● **What the task asks**:
Duplicate all of the data below line for line, keeping every character unchanged.

Dataset items
+--
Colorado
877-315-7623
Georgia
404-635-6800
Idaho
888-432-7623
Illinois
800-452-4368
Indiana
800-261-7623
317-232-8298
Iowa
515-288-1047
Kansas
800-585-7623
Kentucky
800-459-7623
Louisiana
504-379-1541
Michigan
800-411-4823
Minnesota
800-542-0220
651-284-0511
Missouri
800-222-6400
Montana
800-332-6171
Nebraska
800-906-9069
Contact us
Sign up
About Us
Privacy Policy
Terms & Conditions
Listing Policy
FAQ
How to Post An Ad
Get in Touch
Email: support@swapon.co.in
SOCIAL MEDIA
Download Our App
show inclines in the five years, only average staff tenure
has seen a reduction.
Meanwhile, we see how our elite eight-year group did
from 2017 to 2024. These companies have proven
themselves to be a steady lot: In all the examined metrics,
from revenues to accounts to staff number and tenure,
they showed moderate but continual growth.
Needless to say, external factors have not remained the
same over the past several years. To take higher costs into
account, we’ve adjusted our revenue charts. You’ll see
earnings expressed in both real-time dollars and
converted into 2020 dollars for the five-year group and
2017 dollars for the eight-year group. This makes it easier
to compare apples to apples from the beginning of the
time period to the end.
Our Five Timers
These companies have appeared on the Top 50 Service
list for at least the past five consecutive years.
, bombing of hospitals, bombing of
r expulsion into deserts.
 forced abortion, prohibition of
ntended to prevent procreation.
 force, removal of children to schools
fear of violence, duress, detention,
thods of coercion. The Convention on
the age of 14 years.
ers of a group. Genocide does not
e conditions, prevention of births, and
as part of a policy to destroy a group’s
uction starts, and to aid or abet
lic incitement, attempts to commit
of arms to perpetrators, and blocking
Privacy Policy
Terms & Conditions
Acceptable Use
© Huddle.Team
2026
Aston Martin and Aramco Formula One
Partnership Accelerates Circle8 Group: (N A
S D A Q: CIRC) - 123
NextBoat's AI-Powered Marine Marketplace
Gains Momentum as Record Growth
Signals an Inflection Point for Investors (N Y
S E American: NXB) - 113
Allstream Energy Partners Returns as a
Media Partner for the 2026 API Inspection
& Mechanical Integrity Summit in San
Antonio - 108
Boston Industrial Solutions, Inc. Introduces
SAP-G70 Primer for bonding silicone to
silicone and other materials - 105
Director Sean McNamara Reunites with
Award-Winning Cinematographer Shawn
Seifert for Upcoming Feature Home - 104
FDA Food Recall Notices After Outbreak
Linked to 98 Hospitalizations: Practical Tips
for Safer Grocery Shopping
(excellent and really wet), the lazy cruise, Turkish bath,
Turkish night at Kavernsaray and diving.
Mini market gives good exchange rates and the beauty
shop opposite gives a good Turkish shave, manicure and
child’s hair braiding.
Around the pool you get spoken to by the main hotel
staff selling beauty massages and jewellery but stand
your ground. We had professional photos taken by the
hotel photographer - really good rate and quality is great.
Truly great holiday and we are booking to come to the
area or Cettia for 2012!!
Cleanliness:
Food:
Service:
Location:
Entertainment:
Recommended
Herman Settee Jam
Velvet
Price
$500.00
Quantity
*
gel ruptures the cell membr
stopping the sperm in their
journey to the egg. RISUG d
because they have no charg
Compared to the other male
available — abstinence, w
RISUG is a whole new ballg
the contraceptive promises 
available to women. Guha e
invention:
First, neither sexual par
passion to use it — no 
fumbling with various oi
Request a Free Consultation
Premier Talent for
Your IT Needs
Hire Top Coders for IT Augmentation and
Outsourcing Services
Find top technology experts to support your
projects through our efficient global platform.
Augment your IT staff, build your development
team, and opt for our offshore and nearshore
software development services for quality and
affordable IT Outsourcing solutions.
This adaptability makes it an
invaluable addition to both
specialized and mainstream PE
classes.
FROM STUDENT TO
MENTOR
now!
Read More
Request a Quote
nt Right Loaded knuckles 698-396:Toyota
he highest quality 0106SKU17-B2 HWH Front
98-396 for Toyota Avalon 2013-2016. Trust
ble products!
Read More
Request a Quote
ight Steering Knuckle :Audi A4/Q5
+--
● **Written response**:
Colorado
877-315-7623
Georgia
404-635-6800
Idaho
888-432-7623
Illinois
800-452-4368
Indiana
800-261-7623
317-232-8298
Iowa
515-288-1047
Kansas
800-585-7623
Kentucky
800-459-7623
Louisiana
504-379-1541
Michigan
800-411-4823
Minnesota
800-542-0220
651-284-0511
Missouri
800-222-6400
Montana
800-332-6171
Nebraska
800-906-9069
Contact us
Sign up
About Us
Privacy Policy
Terms & Conditions
Listing Policy
FAQ
How to Post An Ad
Get in Touch
Email: support@swapon.co.in
SOCIAL MEDIA
Download Our App
show inclines in the five years, only average staff tenure
has seen a reduction.
Meanwhile, we see how our elite eight-year group did
from 2017 to 2024. These companies have proven
themselves to be a steady lot: In all the examined metrics,
from revenues to accounts to staff number and tenure,
they showed moderate but continual growth.
Needless to say, external factors have not remained the
same over the past several years. To take higher costs into
account, we’ve adjusted our revenue charts. You’ll see
earnings expressed in both real-time dollars and
converted into 2020 dollars for the five-year group and
2017 dollars for the eight-year group. This makes it easier
to compare apples to apples from the beginning of the
time period to the end.
Our Five Timers
These companies have appeared on the Top 50 Service
list for at least the past five consecutive years.
, bombing of hospitals, bombing of
r expulsion into deserts.
 forced abortion, prohibition of
ntended to prevent procreation.
 force, removal of children to schools
fear of violence, duress, detention,
thods of coercion. The Convention on
the age of 14 years.
ers of a group. Genocide does not
e conditions, prevention of births, and
as part of a policy to destroy a group’s
uction starts, and to aid or abet
lic incitement, attempts to commit
of arms to perpetrators, and blocking
Privacy Policy
Terms & Conditions
Acceptable Use
© Huddle.Team
2026
Aston Martin and Aramco Formula One
Partnership Accelerates Circle8 Group: (N A
S D A Q: CIRC) - 123
NextBoat's AI-Powered Marine Marketplace
Gains Momentum as Record Growth
Signals an Inflection Point for Investors (N Y
S E American: NXB) - 113
Allstream Energy Partners Returns as a
Media Partner for the 2026 API Inspection
& Mechanical Integrity Summit in San
Antonio - 108
Boston Industrial Solutions, Inc. Introduces
SAP-G70 Primer for bonding silicone to
silicone and other materials - 105
Director Sean McNamara Reunites with
Award-Winning Cinematographer Shawn
Seifert for Upcoming Feature Home - 104
FDA Food Recall Notices After Outbreak
Linked to 98 Hospitalizations: Practical Tips
for Safer Grocery Shopping
(excellent and really wet), the lazy cruise, Turkish bath,
Turkish night at Kavernsaray and diving.
Mini market gives good exchange rates and the beauty
shop opposite gives a good Turkish shave, manicure and
child’s hair braiding.
Around the pool you get spoken to by the main hotel
staff selling beauty massages and jewellery but stand
your ground. We had professional photos taken by the
hotel photographer - really good rate and quality is great.
Truly great holiday and we are booking to come to the
area or Cettia for 2012!!
Cleanliness:
Food:
Service:
Location:
Entertainment:
Recommended
Herman Settee Jam
Velvet
Price
$500.00
Quantity
*
gel ruptures the cell membr
stopping the sperm in their
journey to the egg. RISUG d
because they have no charg
Compared to the other male
available — abstinence, w
RISUG is a whole new ballg
the contraceptive promises 
available to women. Guha e
invention:
First, neither sexual par
passion to use it — no 
fumbling with various oi
Request a Free Consultation
Premier Talent for
Your IT Needs
Hire Top Coders for IT Augmentation and
Outsourcing Services
Find top technology experts to support your
projects through our efficient global platform.
Augment your IT staff, build your development
team, and opt for our offshore and nearshore
software development services for quality and
affordable IT Outsourcing solutions.
This adaptability makes it an
invaluable addition to both
specialized and mainstream PE
classes.
FROM STUDENT TO
MENTOR
now!
Read More
Request a Quote
nt Right Loaded knuckles 698-396:Toyota
he highest quality 0106SKU17-B2 HWH Front
98-396 for Toyota Avalon 2013-2016. Trust
ble products!
Read More
Request a Quote
ight Steering Knuckle :Audi A4/Q5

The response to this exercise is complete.